Yes, the question is abstract, but reasonably important. Some statistical comparisons are transitive. That is, if a probability is expressed as a ratio, x:y, then if x:y and y:z, then you can assume x:z. You see it used here, for example, but things like nontransitive dice and general discussions of transitivity and intransitivity suggest that you just can’t assume it to be true.

Enter the Pythagorean formula. Though originally an ad hoc formula penned by Bill James in baseball, people keep finding ways to derive this fomula under certain limiting conditions (a recent discussion of a Sloan MIT paper is here). On this blog, we’ve done our share of analysis of Pythagoreans, and we have been calculating them weekly this year.

Why is this question important? Because if Pythagoreans were transitive, you could calculate the winning percentage easily between a team A and team B. Assume team A has a 65% pythagorean. Assume team B has a 80% pythagorean. Then you can set up these two ratios: 65:35 and 20:80. Since Y isn’t common between the two, you multiply 20:80 by 35 and 65:35 by 20. You end up with 65×20:35×20 and 35×20:35×85, and so A:B becomes 65×20:35×80 or 1300:2800.

The odds of A winning become 1300/4100 and the odds of B winning become 2800/4100. Expressed as percentages, the odds of A winning would become 31.7% and the odds of B winning would become 68.3% .

At this point, such a calculation could be refined. You could add in home field advantage, typically around 0.59 to 0.6. You could use a logistic regression to figure out if the SRS variable strength of schedule is significant in the regular season. I’m pretty sure Brian Burke’s predictive model has a strength of schedule component. I haven’t figured out yet whether I can see a correlation between winning and the simple ranking SOS variable in the regular season, but there sure is one in the playoffs.

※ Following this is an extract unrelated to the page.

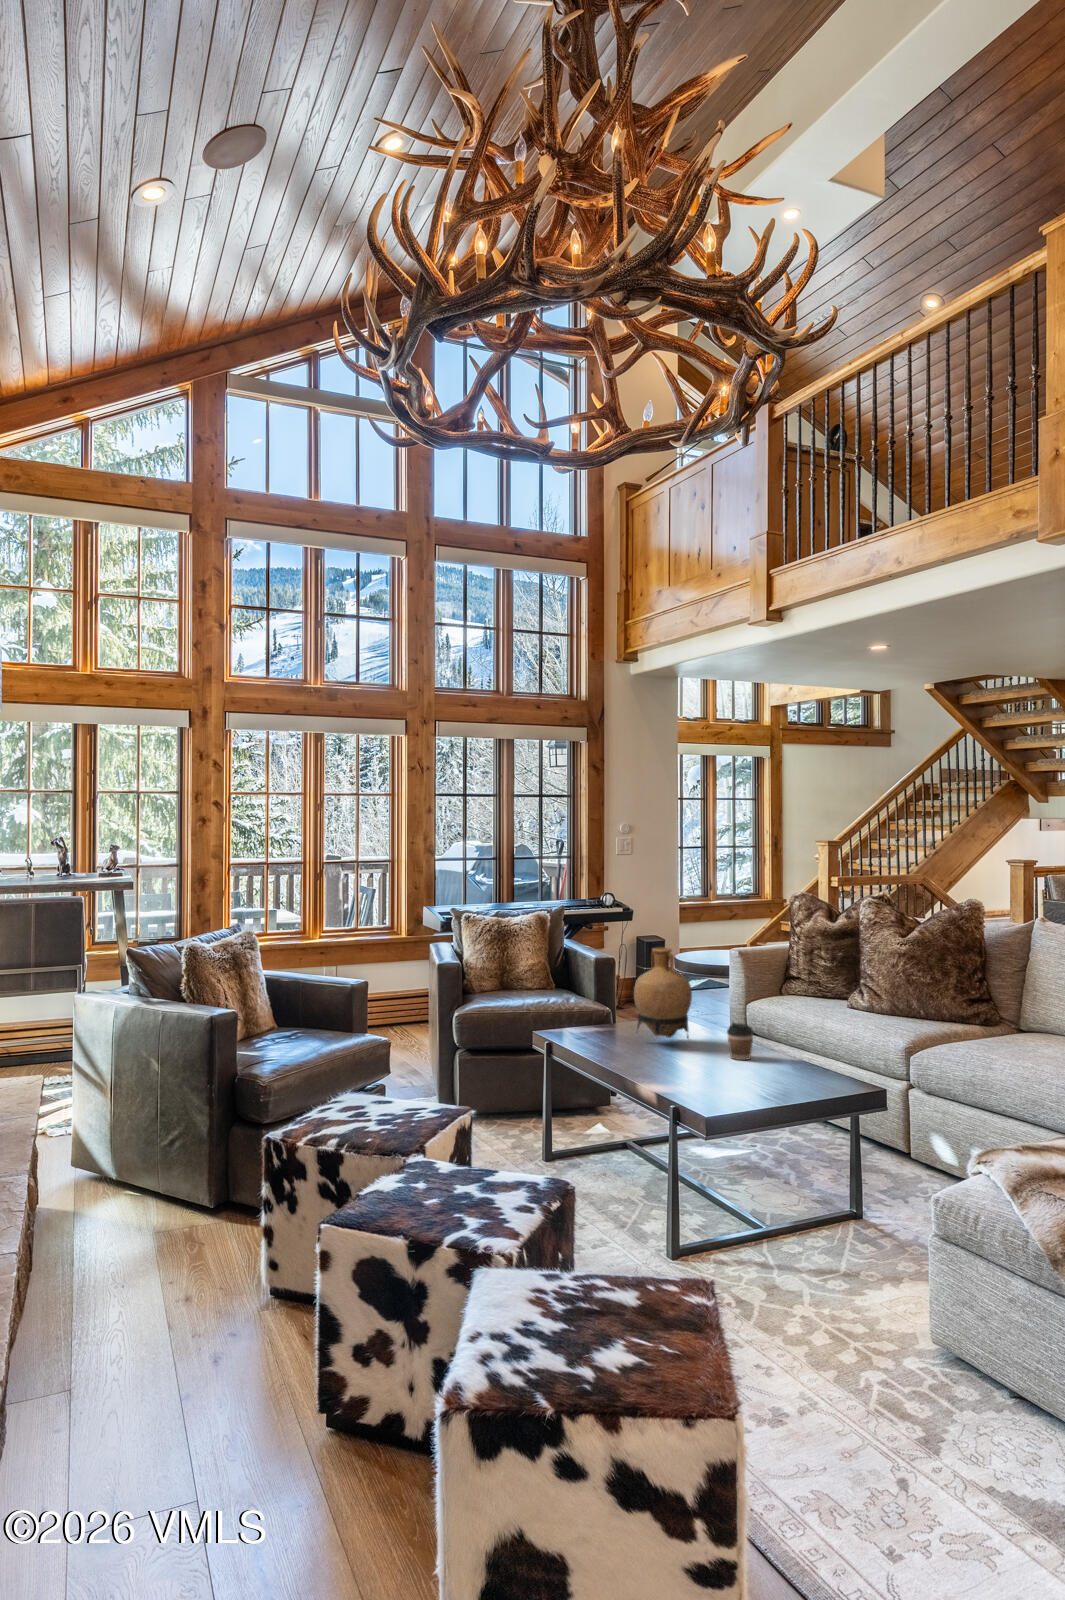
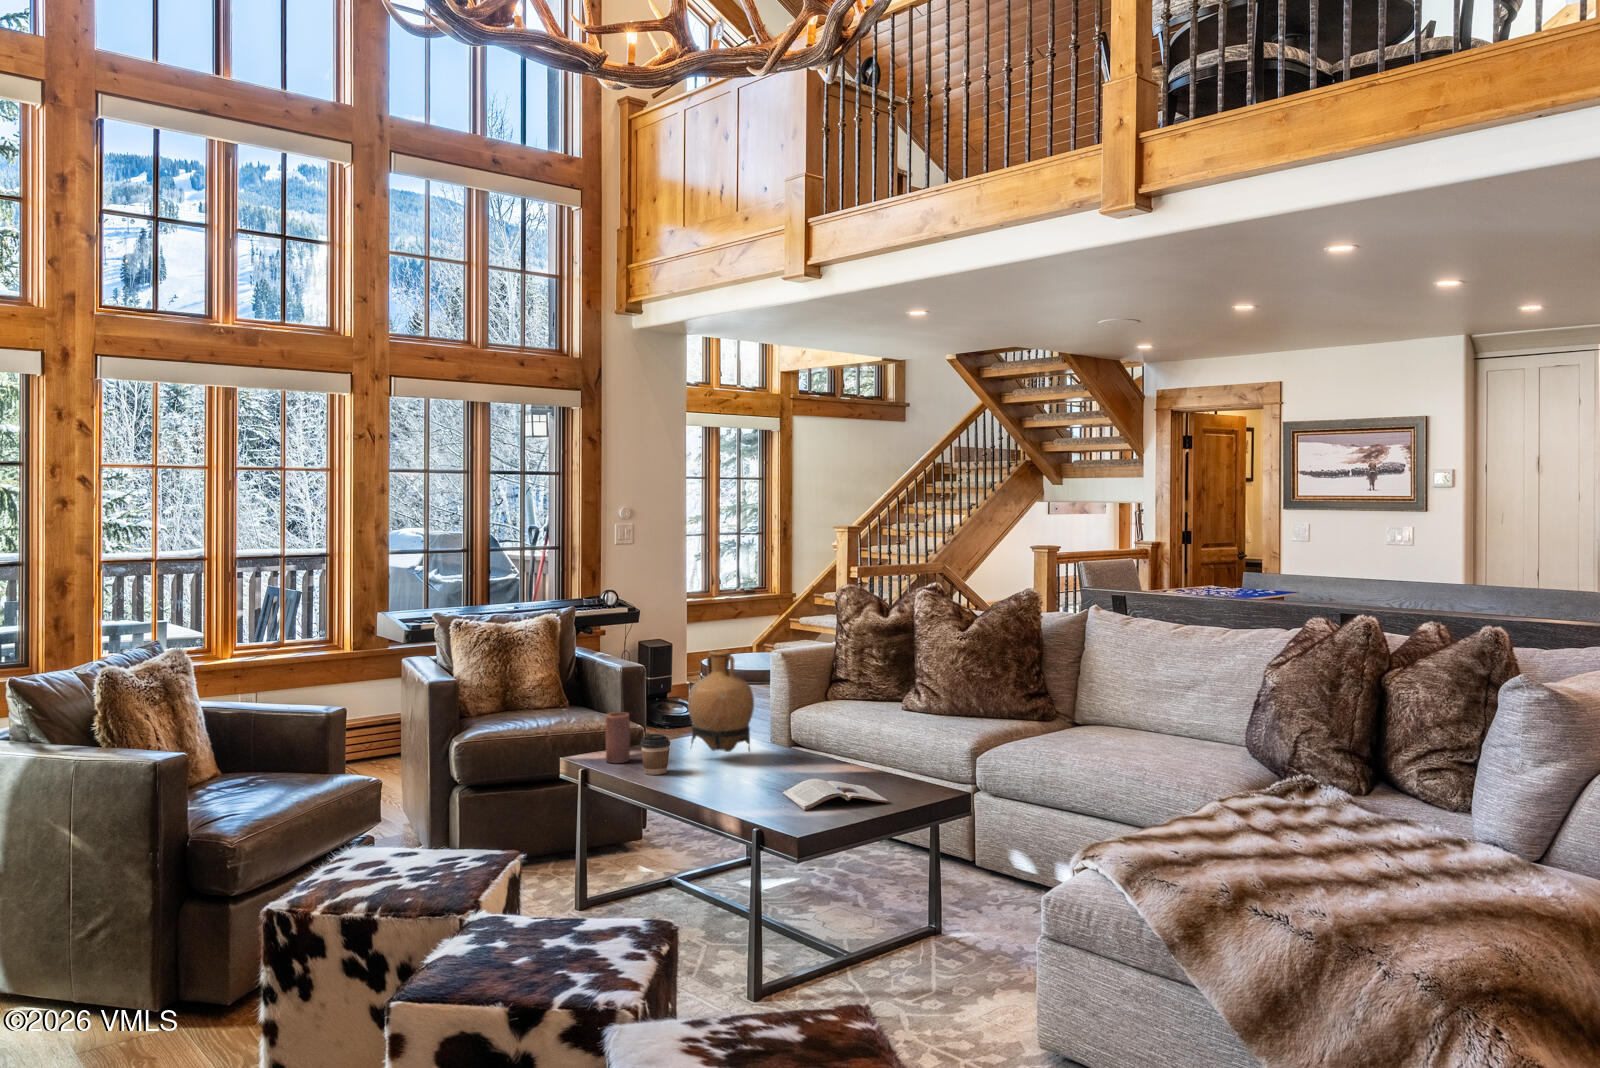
candle: none [564,998,585,1042] -> present [606,712,630,763]
coffee cup: present [727,1023,754,1060] -> present [640,733,670,775]
magazine: none [705,1066,800,1095] -> present [783,779,889,810]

To throw in some numbers, to perhaps whet your appetite, I wrote a piece of code to calculate transitivities, and count in home field advantage, and not having a logistic value for the regular season, I used the postseason SOS to do some rough calculations on the recent (Nov 7, 2011) Chicago Philadelphia game. And what I saw was this:

Type of Calculation | Chicago Win % | Philadelphia Win % |
---|---|---|

Pythagorean alone | 48 | 52 |

Plus home field | 38 | 62 |

Plus SOS | 57 | 43 |

And the question that was occurring to me in all the pre-game hoopla, were the analysts really taking into account Chicago’s exceptionally tough schedule?

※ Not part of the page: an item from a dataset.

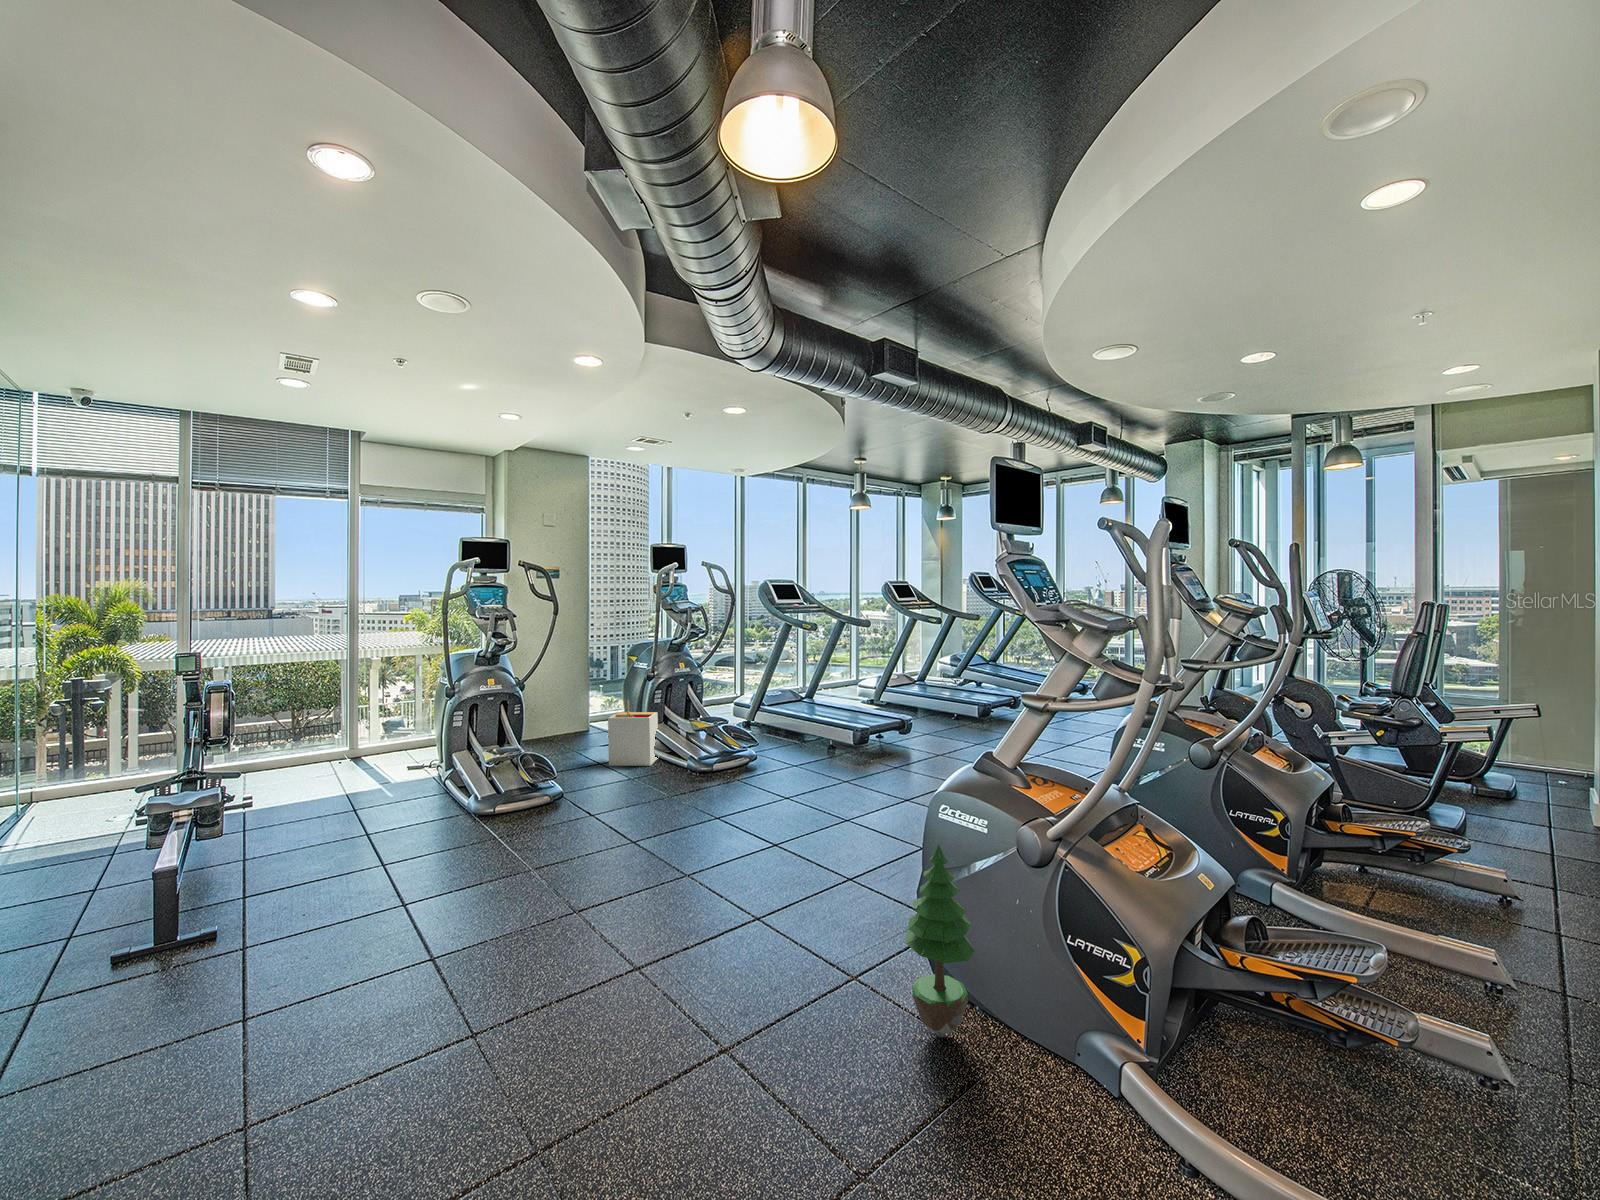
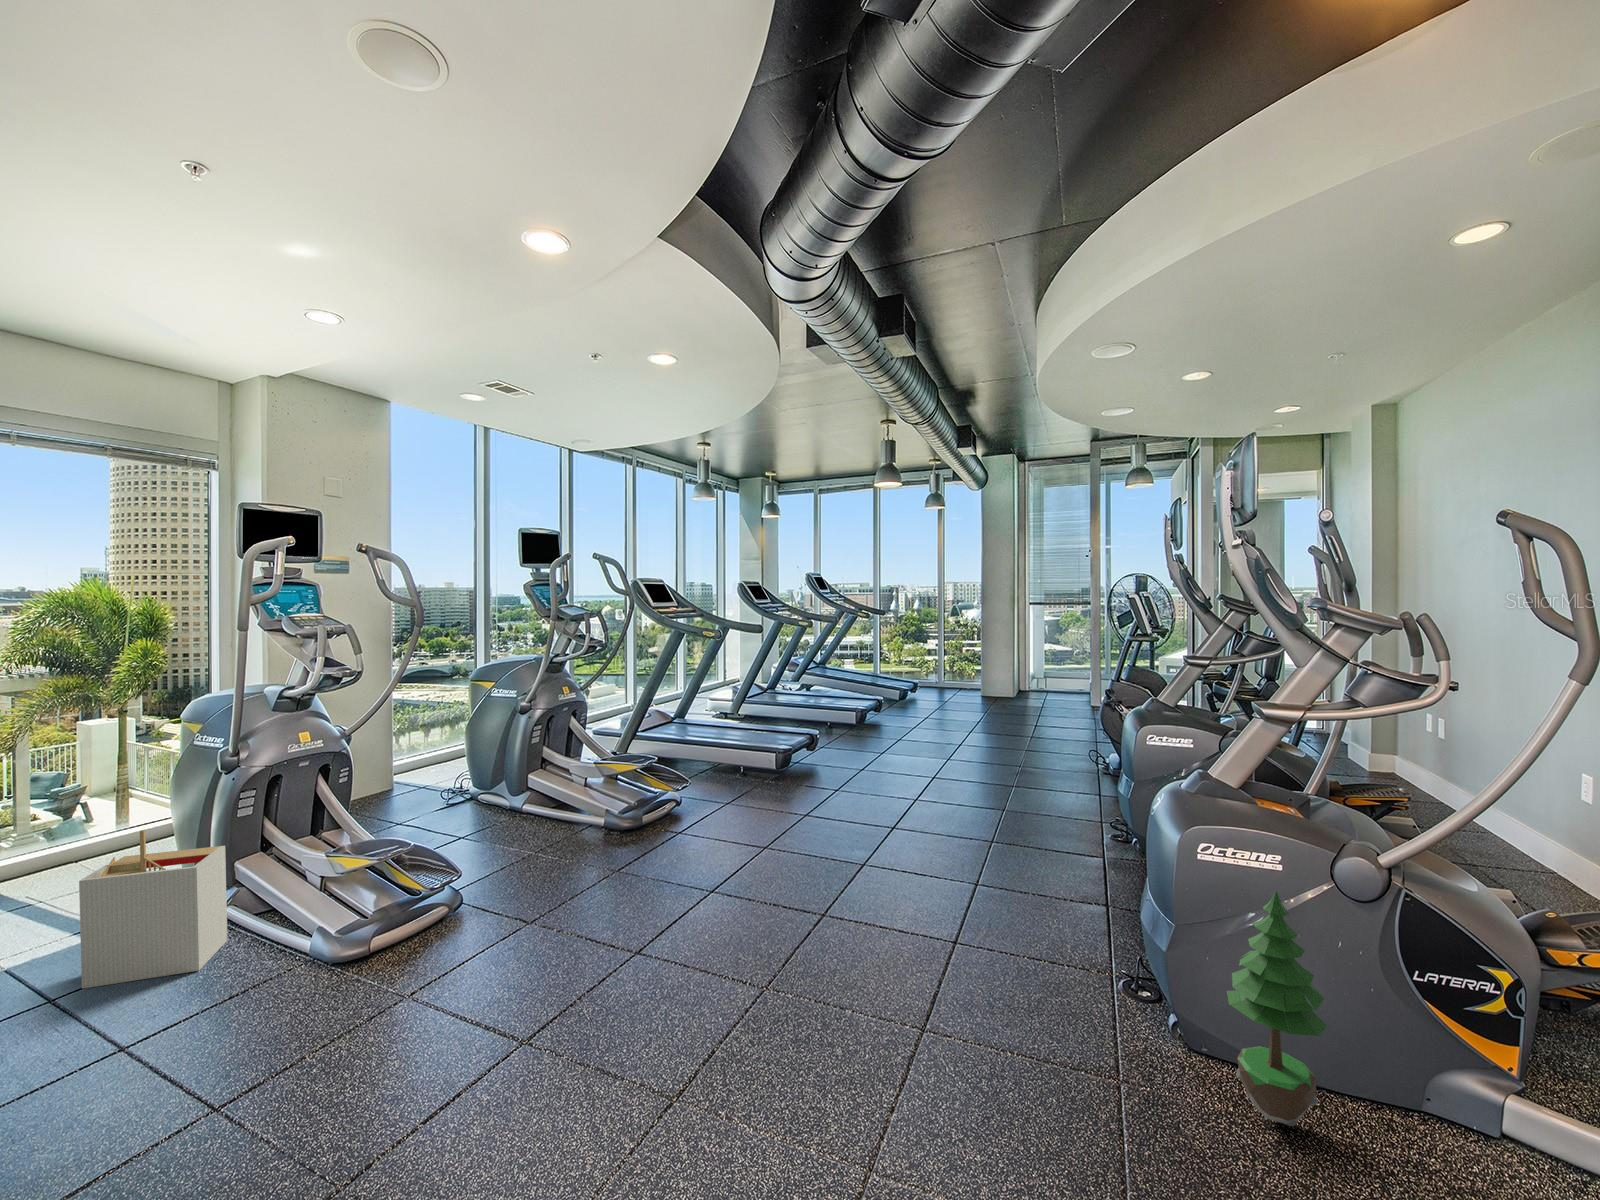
storage bin: present [608,700,658,766] -> present [79,830,227,988]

So in conclusion, I’m really interested in this question, whether it can be answered yes or no, or if it can’t really be totally answered, can it be tested, perhaps experimentally, in some useful way. Knowing this would help those of us doing back of the envelope calculations of winning in the NFL.

*Update*

If Pythagorean expectation probabilities are treated as real numbers, with all the properties of real numbers, and if ratios can be treated as fractions, then transitivity becomes equivalent to: if A/B and B/C, then A/C. This statement can be proven by multiplying A/B and B/C.

Another way of looking at this is as follows: Team A has a probability of winning and one of losing, a_{W} and a_{L}, that total to 1.0. Team B has a probability of winning and a probability of losing, b_{W} and b_{L}, that also total to 1.0.

Multiplying the two pairs of terms yields: a_{W}b_{W} + a_{L}b_{W} + a_{W}b_{L} + a_{L}b_{L}. Since the win-win terms and the lose-lose terms don’t count, the remaining terms of consequence are the cross terms, whose ratio is the same as those invoked by transitivity.

If you use a random number generator to model this process, and insist that when a win-win or a lose-lose is calculated, you recalculate the whole equation until a win-loss or loss-win term is obtained, then we note the following. This process is geometrically equivalent to drawing a square on each iteration, within which there are two squares ( a_{W}b_{W} and a_{L}b_{L} ) and two rectangles ( a_{L}b_{W} and a_{W}b_{L}). In the first iteration, the area of the large square is 1, every iteration after, the area of the large square will be ( a_{W}b_{W} + a_{L}b_{L} )^{N-1}, where N is the number of the iteration. The area ratio of the two rectangular regions will never change, the ratio of areas will remain the same. As trials approach infinity, the cumulative ratio of the “score” terms will approach a_{L}b_{W} : a_{W}b_{L}.